◆ **Exercise**: No pictures belong in the copy. Set down exactly the lines from the one that contains "10: 0.13 -> 0.116" through the end of the data.

◆ **Records supplied**:
* * *
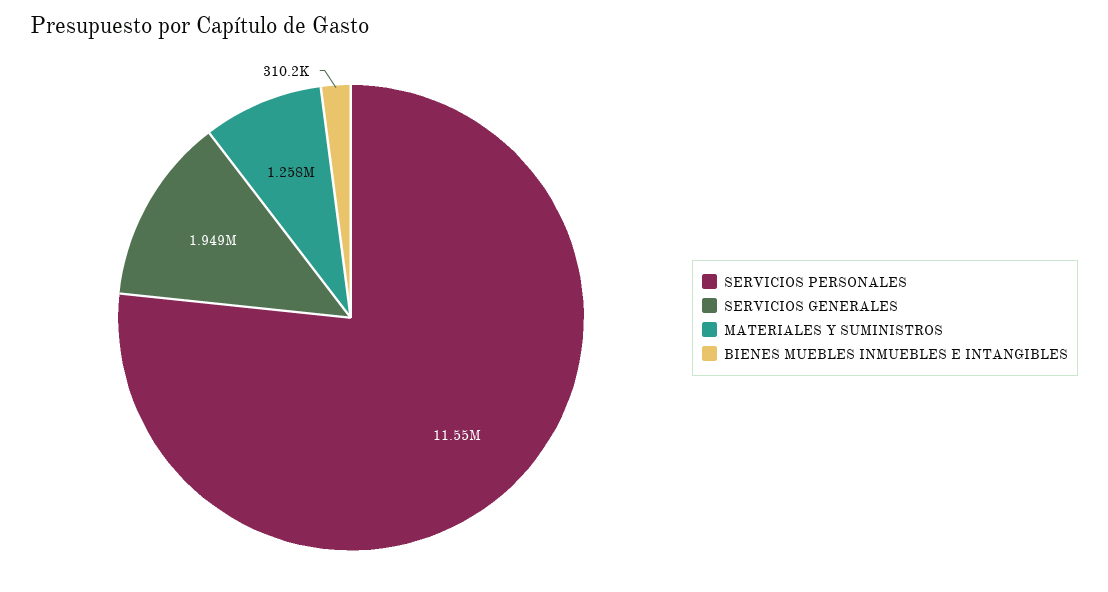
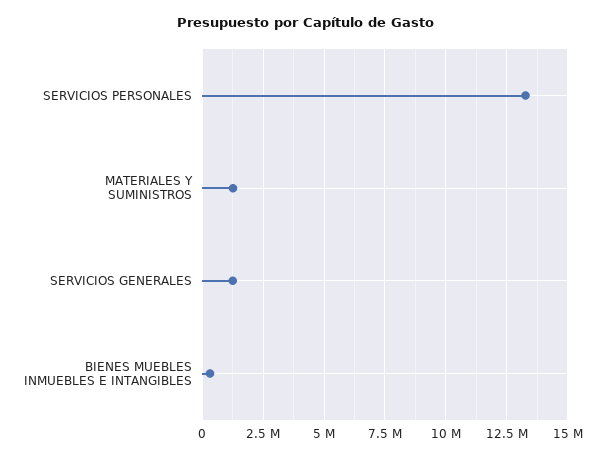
SERVICIOS PERSONALES: 11550000 -> 13250000
SERVICIOS GENERALES: 1949000 -> 1250000

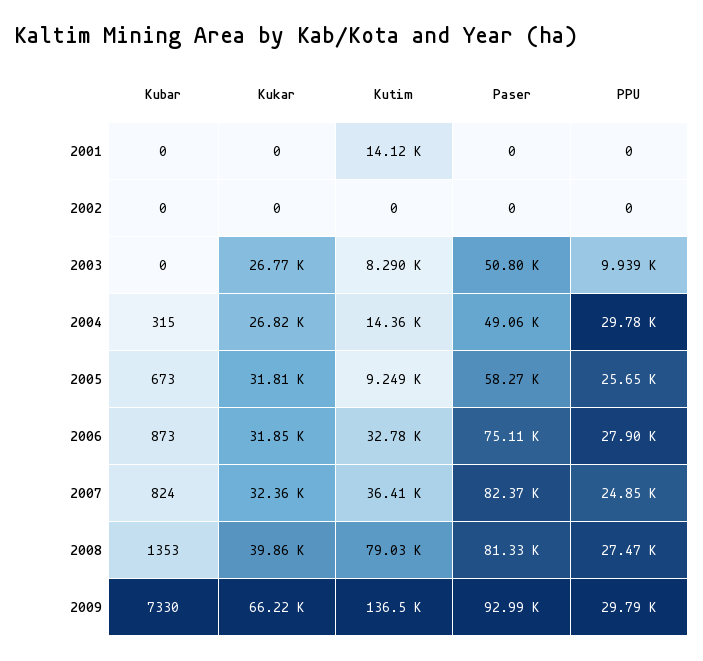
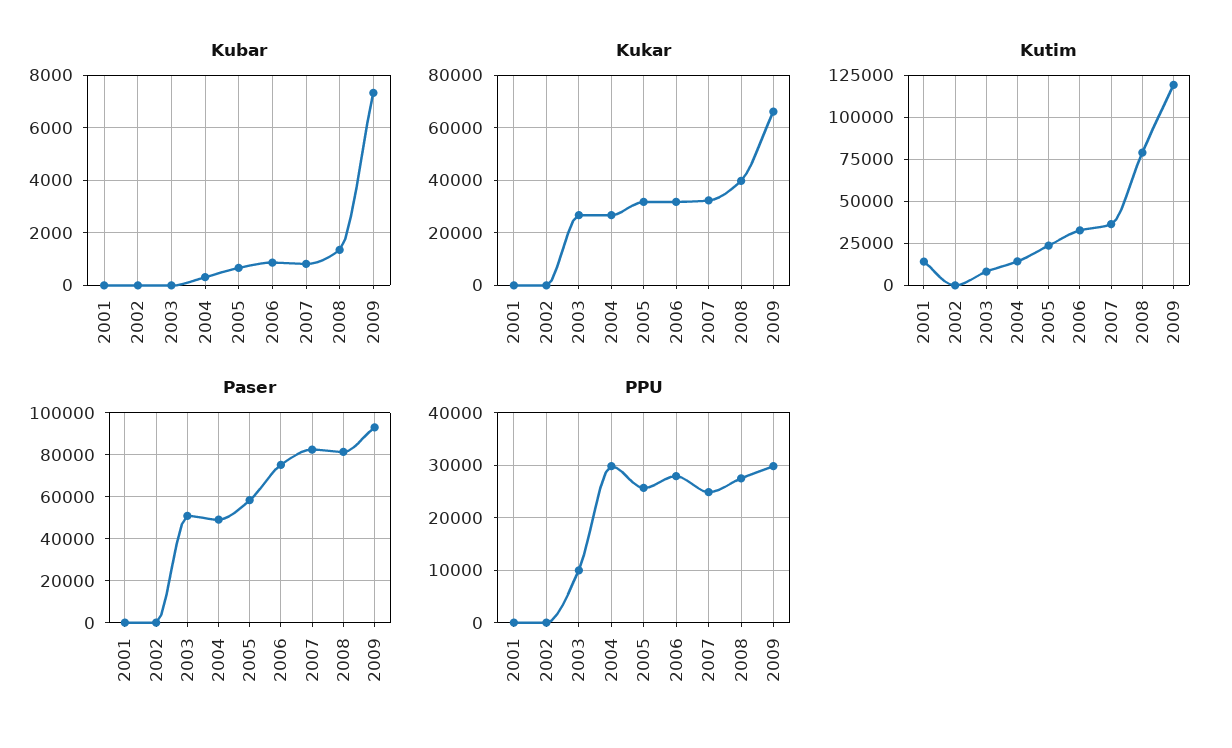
Kutim, 2005: 9249 -> 25000
Kutim, 2009: 136500 -> 120000

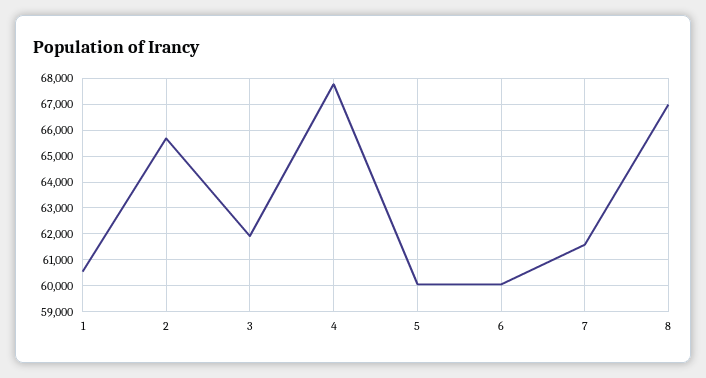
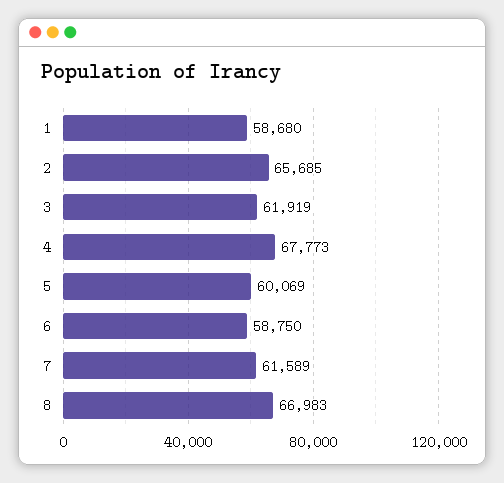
1: 60500 -> 58680
6: 60000 -> 58750

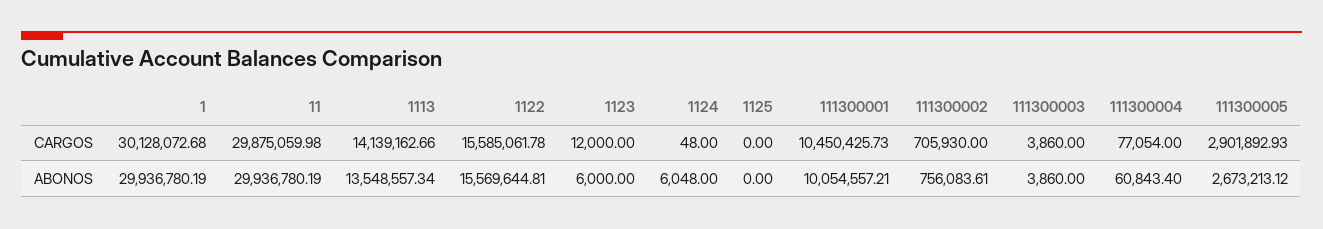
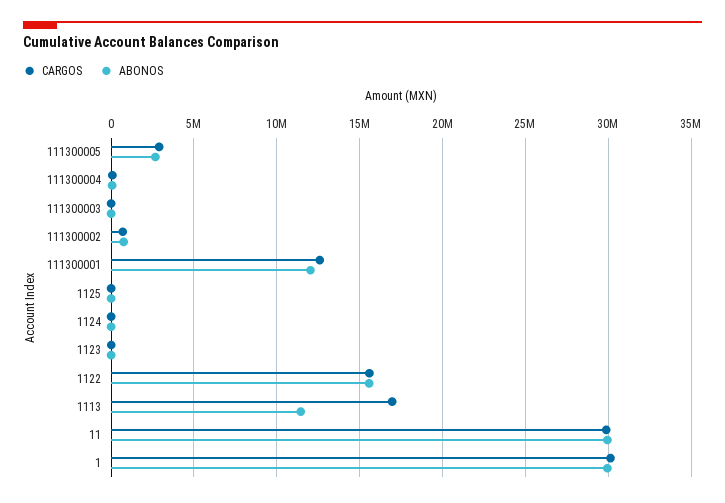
CARGOS, 1113: 14139162.66 -> 17000000
CARGOS, 111300001: 10450425.73 -> 12500000
ABONOS, 1113: 13548557.34 -> 11500000
ABONOS, 111300001: 10054557.21 -> 12000000

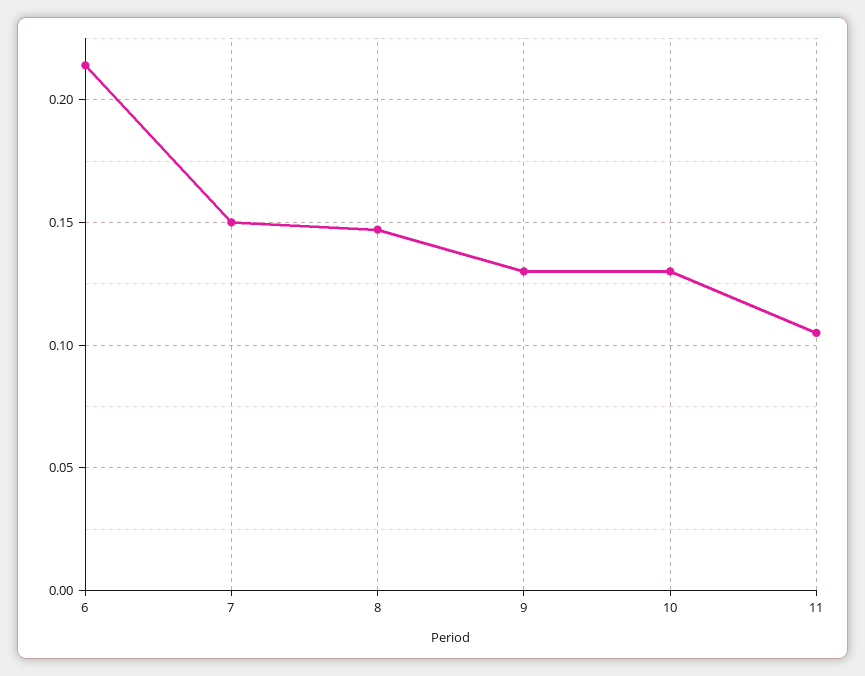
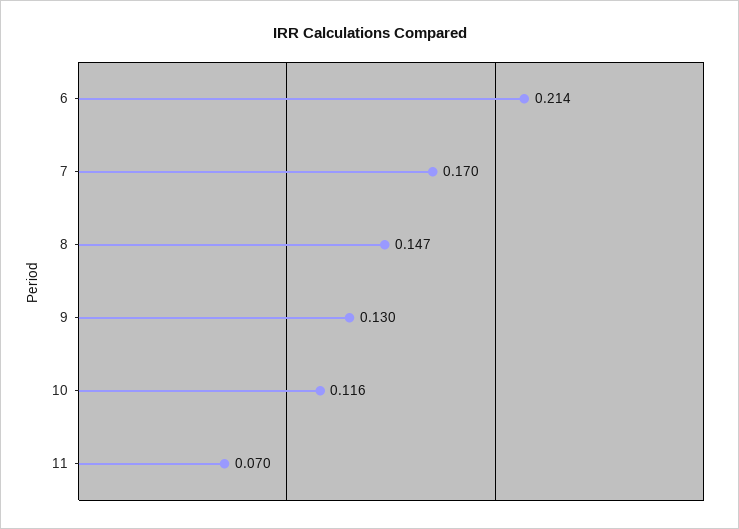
7: 0.15 -> 0.17
10: 0.13 -> 0.116
11: 0.105 -> 0.07

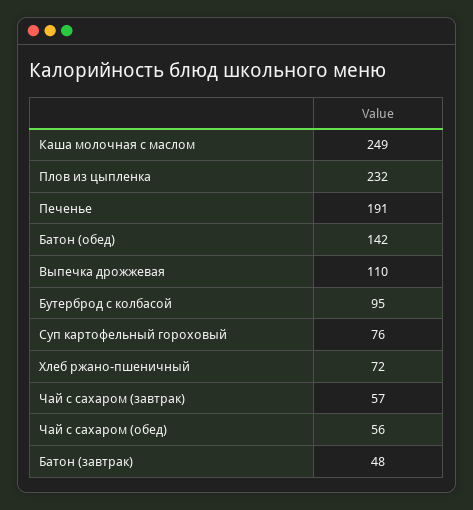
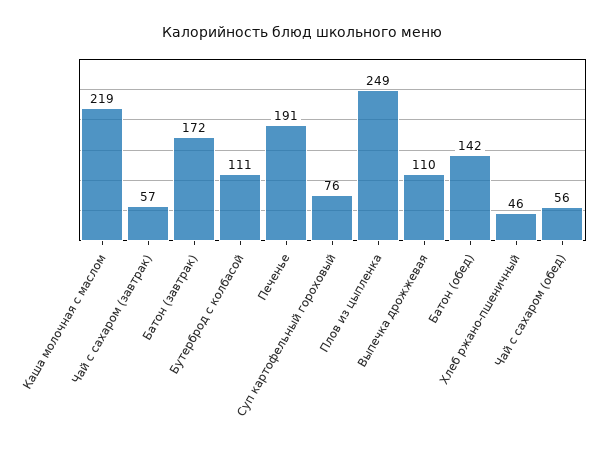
Каша молочная с маслом: 249 -> 219
Плов из цыпленка: 232 -> 249
Бутерброд с колбасой: 95 -> 111
Хлеб ржано-пшеничный: 72 -> 46
Батон (завтрак): 48 -> 172

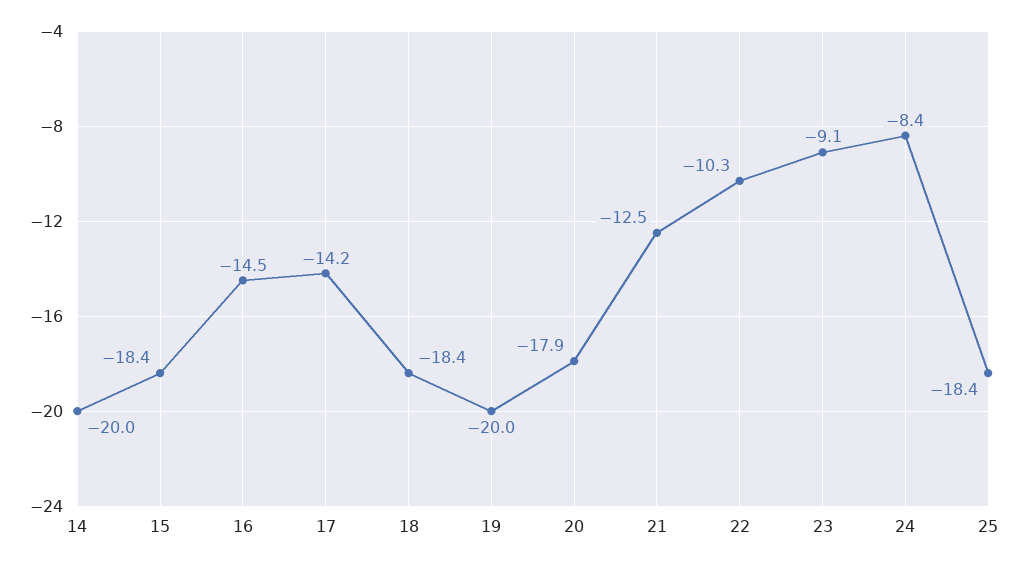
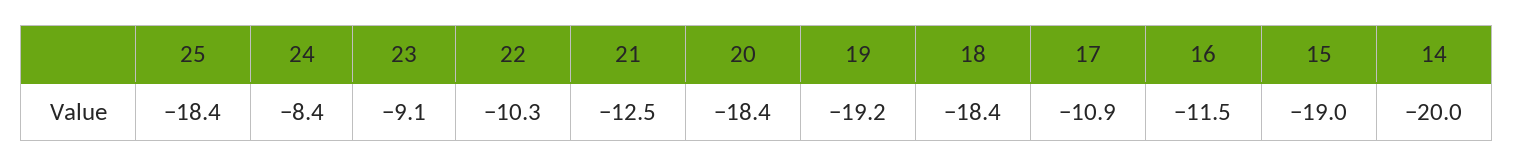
15: -18.4 -> -19
16: -14.5 -> -11.5
17: -14.2 -> -10.9
19: -20 -> -19.2
20: -17.9 -> -18.4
* * *
◆ **Answer**:
10: 0.13 -> 0.116
11: 0.105 -> 0.07

Каша молочная с маслом: 249 -> 219
Плов из цыпленка: 232 -> 249
Бутерброд с колбасой: 95 -> 111
Хлеб ржано-пшеничный: 72 -> 46
Батон (завтрак): 48 -> 172

15: -18.4 -> -19
16: -14.5 -> -11.5
17: -14.2 -> -10.9
19: -20 -> -19.2
20: -17.9 -> -18.4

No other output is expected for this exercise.